Anita Nair is an India-born novelist. Born in Kerala in 1966, Anita is a B.A. in English Language and Literature. She started her career in the field of advertising, but was always actively writing for magazines.

Nair’s preferred genres include short stories, poetry, essays, crime fiction, romance, and children’s literature.

Her most notable works include The Better Man, Ladies Coupe, Mistress, and Lessons in Forgetting. She has received numerous awards and accolades for her contributions to contemporary literature.

She resides in Bengaluru with her husband and son.


Eating Wasps is a collection of ten stories woven into one.

Sreelakshmi is a successful writer. Having received the Kerala Sahitya Akademi award and been an accomplished zoology professor, she inexplicably commits suicide at thirty-five. Everyone seems to have their own theory. However, death fails to deliver the salvation she craves for as part of her mortal body is found tucked in the false cabinet of a closet by someone she cared for.

Fifty-two years later, Sreelakshmi is freed from her prison.
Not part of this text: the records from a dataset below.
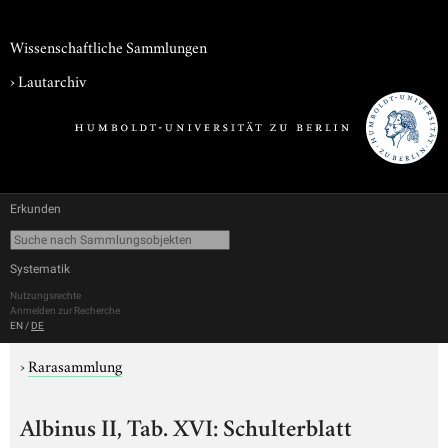
Wissenschaftliche Sammlungen
›
Lautarchiv
Erkunden
Systematik
Nutzungsrechte
Anmelden zur Recherche
EN
/
DE
›
Rarasammlung
Albinus II, Tab. XVI: Schulterblatt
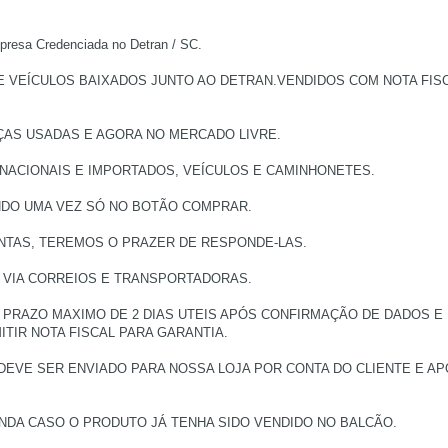
a Credenciada no Detran / SC.
EÍCULOS BAIXADOS JUNTO AO DETRAN.VENDIDOS COM NOTA FISCAL
ÇAS USADAS E AGORA NO MERCADO LIVRE.
 NACIONAIS E IMPORTADOS, VEÍCULOS E CAMINHONETES.
NDO UMA VEZ SÓ NO BOTÃO COMPRAR.
NTAS, TEREMOS O PRAZER DE RESPONDE-LAS.
, VIA CORREIOS E TRANSPORTADORAS.
PRAZO MAXIMO DE 2 DIAS UTEIS APÓS CONFIRMAÇÃO DE DADOS E
TIR NOTA FISCAL PARA GARANTIA.
DEVE SER ENVIADO PARA NOSSA LOJA POR CONTA DO CLIENTE E 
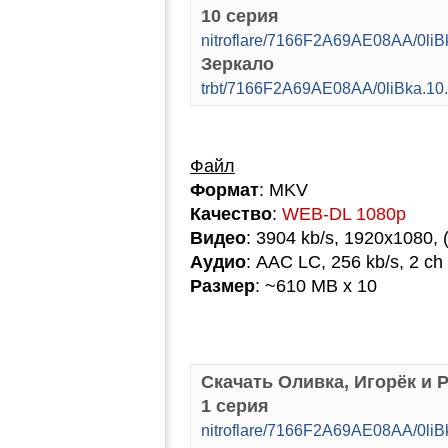
10 серия
nitroflare/7166F2A69AE08AA/0l
Зеркало
trbt/7166F2A69AE08AA/0liBka.1
Файл
Формат
: MKV
Качество
:
WEB-DL 1080p
Видео
: 3904 kb/s, 1920x1080, 
Аудио
: AAC LC, 256 kb/s, 2 ch
Размер
: ~610 MB x 10
Скачать Оливка, Игорёк и Р
1 серия
nitroflare/7166F2A69AE08AA/0l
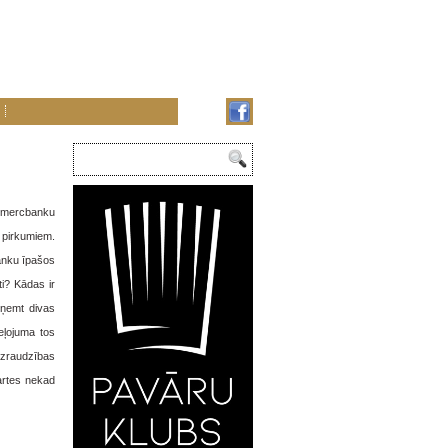
 Komercbanku
 pirkumiem.
banku īpašos
ti? Kādas ir
 ņemt divas
eļojuma tos
uzraudzības
artes nekad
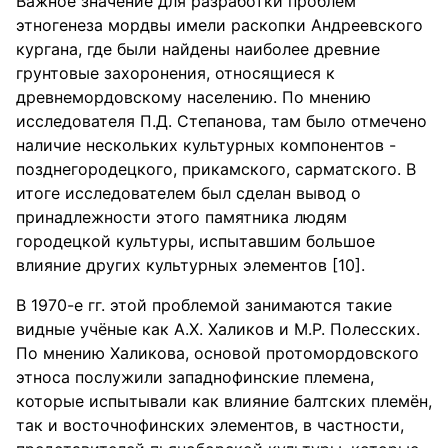
Важное значение для разработки проблем
этногенеза мордвы имели раскопки Андреевского
кургана, где были найдены наиболее древние
грунтовые захоронения, относящиеся к
древнемордовскому населению. По мнению
исследователя П.Д. Степанова, там было отмечено
наличие нескольких культурных компонентов -
позднегородецкого, прикамского, сарматского. В
итоге исследователем был сделан вывод о
принадлежности этого памятника людям
городецкой культуры, испытавшим большое
влияние других культурных элементов [10].
В 1970-е гг. этой проблемой занимаются такие
видные учёные как А.Х. Халиков и М.Р. Полесских.
По мнению Халикова, основой протомордовского
этноса послужили западнофинские племена,
которые испытывали как влияние балтских племён,
так и восточнофинских элементов, в частности,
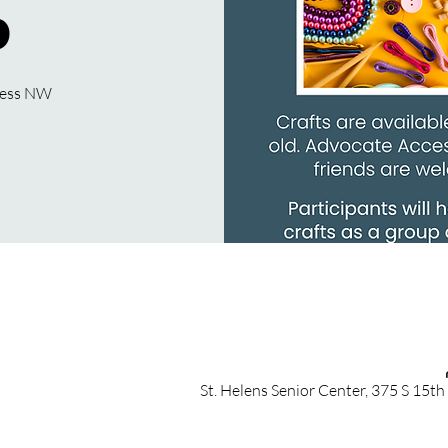
b
cess NW
St. Helens Senior Center, 375 S 15th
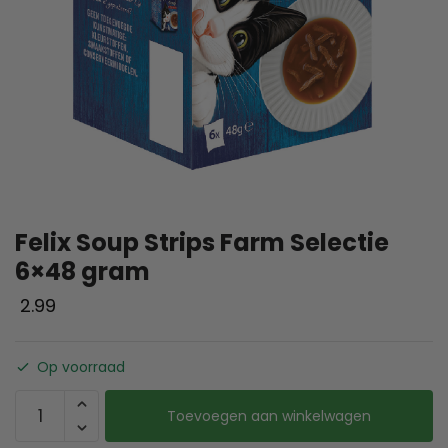
Felix Soup Strips Farm Selectie
6×48 gram
2.99
Op voorraad
Toevoegen aan winkelwagen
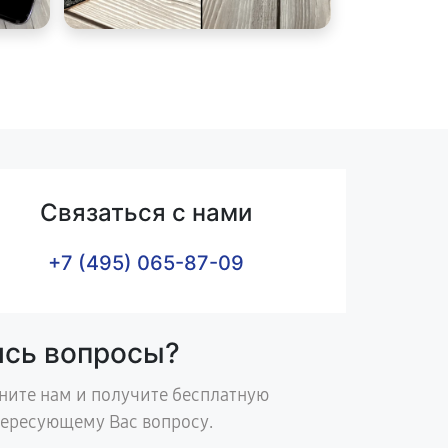
Связаться с нами
+7 (495) 065-87-09
ись вопросы?
ните нам и получите бесплатную
тересующему Вас вопросу.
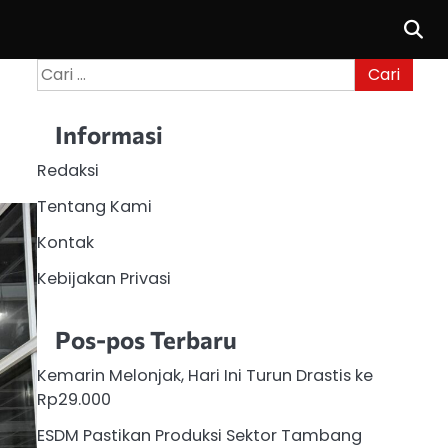
Cari
untuk:
Informasi
Redaksi
Tentang Kami
Kontak
Kebijakan Privasi
Pos-pos Terbaru
Kemarin Melonjak, Hari Ini Turun Drastis ke
Rp29.000
ESDM Pastikan Produksi Sektor Tambang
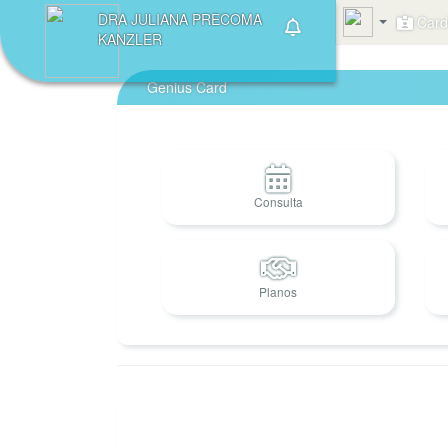
DRA JULIANA PRECOMA
Card 
KANZLER
Genius Card
Consulta
Planos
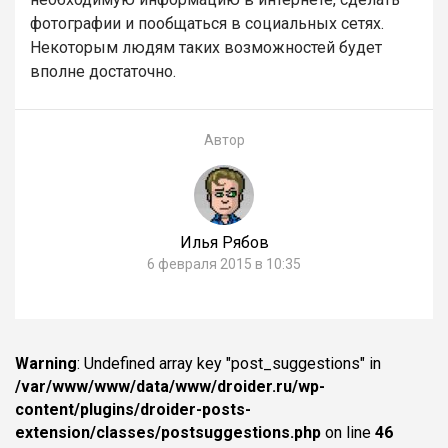
фотографии и пообщаться в социальных сетях.
Некоторым людям таких возможностей будет
вполне достаточно.
Автор
Илья Рябов
6 февраля 2015 в 10:35
Warning
: Undefined array key "post_suggestions" in
/var/www/www/data/www/droider.ru/wp-
content/plugins/droider-posts-
extension/classes/postsuggestions.php
on line
46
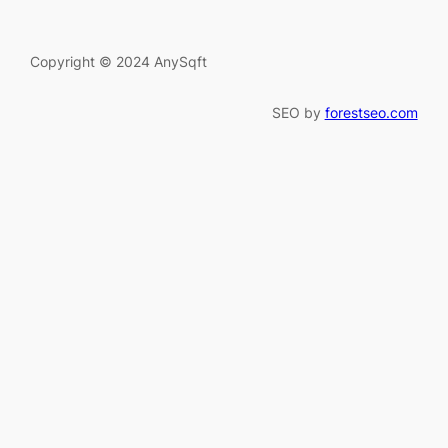
Copyright © 2024 AnySqft
SEO by
forestseo.com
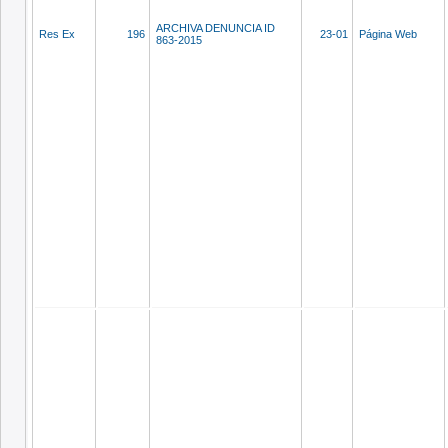
ARCHIVA DENUNCIA ID
Res Ex
196
23-01
Página Web
863-2015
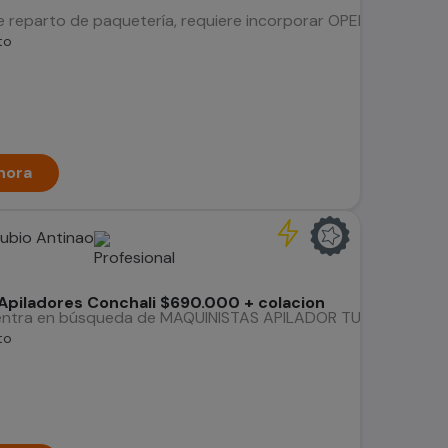
e reparto de paquetería, requiere incorporar OPERARIOS D
to
hora
Rubio Antinao
Apiladores Conchali $690.000 + colacion
uentra en búsqueda de MAQUINISTAS APILADOR TURNOS ROTATIVOS
to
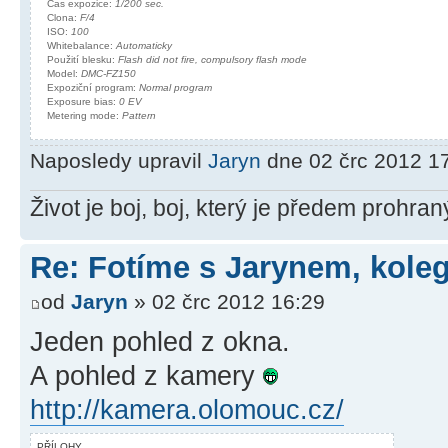
Čas expozice:
1/200 sec.
Clona:
F/4
ISO:
100
Whitebalance:
Automaticky
Použití blesku:
Flash did not fire, compulsory flash mode
Model:
DMC-FZ150
Expoziční program:
Normal program
Exposure bias:
0 EV
Metering mode:
Pattern
Naposledy upravil
Jaryn
dne 02 črc 2012 17
Život je boj, boj, který je předem prohra
Re: Fotíme s Jarynem, koleg
od
Jaryn
» 02 črc 2012 16:29
Jeden pohled z okna.
A pohled z kamery
http://kamera.olomouc.cz/
PŘÍLOHY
She finds herself in a resort on the banks of river Nila. She has passed through the hands of nine other women and experienced their stories in the process.

An excerpt from Eating Wasps by Anita Nair

Urvashi, Megha, Nazma, Rupa, Molly, Theresa, Brinda, Liliana, and Maya have their own stories of sexual and mental abuse, physical attacks, social prejudices, stalking, unfaithful husbands, extramarital affairs, depression, and online bullying. And so does Sreelakshmi.


Eating Wasps is a brilliantly written novel. The characterization of both the protagonists, Sreelakshmi and Urvashi, is remarkable. Every subplot in the novel is emotional and thought-provoking.

Anita Nair has brought together the myriad issues that plague women across age groups, religions, and social classes. She has convincingly driven home the point that most victims are too ashamed and scared to share their pain, choosing to suffer in silence. No one can help them unless they muster the courage to speak up.

Nair also deserves credit for how seamlessly she has transitioned from one story to another. Despite being a collection of several unrelated stories, the book somehow feels like one unified tale.


Despite its fascinating plot, most of the content of Eating Wasps is fairly clichéd.

The story hardly has any novelty about it. Most narratives go along rather predictable lines after the first couple of paragraphs. The glaring absence of stories with a happy ending doesn’t aid the reading experience, either.


When the train began to move and everyone settled down, she pulled the top part of the burkha away from her face. She heard the collective gasp of horror. Her melted face, the stretched-out skin of her neck, were not easy to look at.

The Indonesian has the first point and the next serve. It’s not the point. It’s the psychological advantage. Brinda feels an angry sob rise in her. Bitch! Bloody scheming bitch.


Ameya Score:

All things considered, Eating Wasps is nothing more and nothing less than a one-time read. Despite the foreseeable plots of most of its stories, the book is worth reading because it reminds women why they need to be kinder to themselves.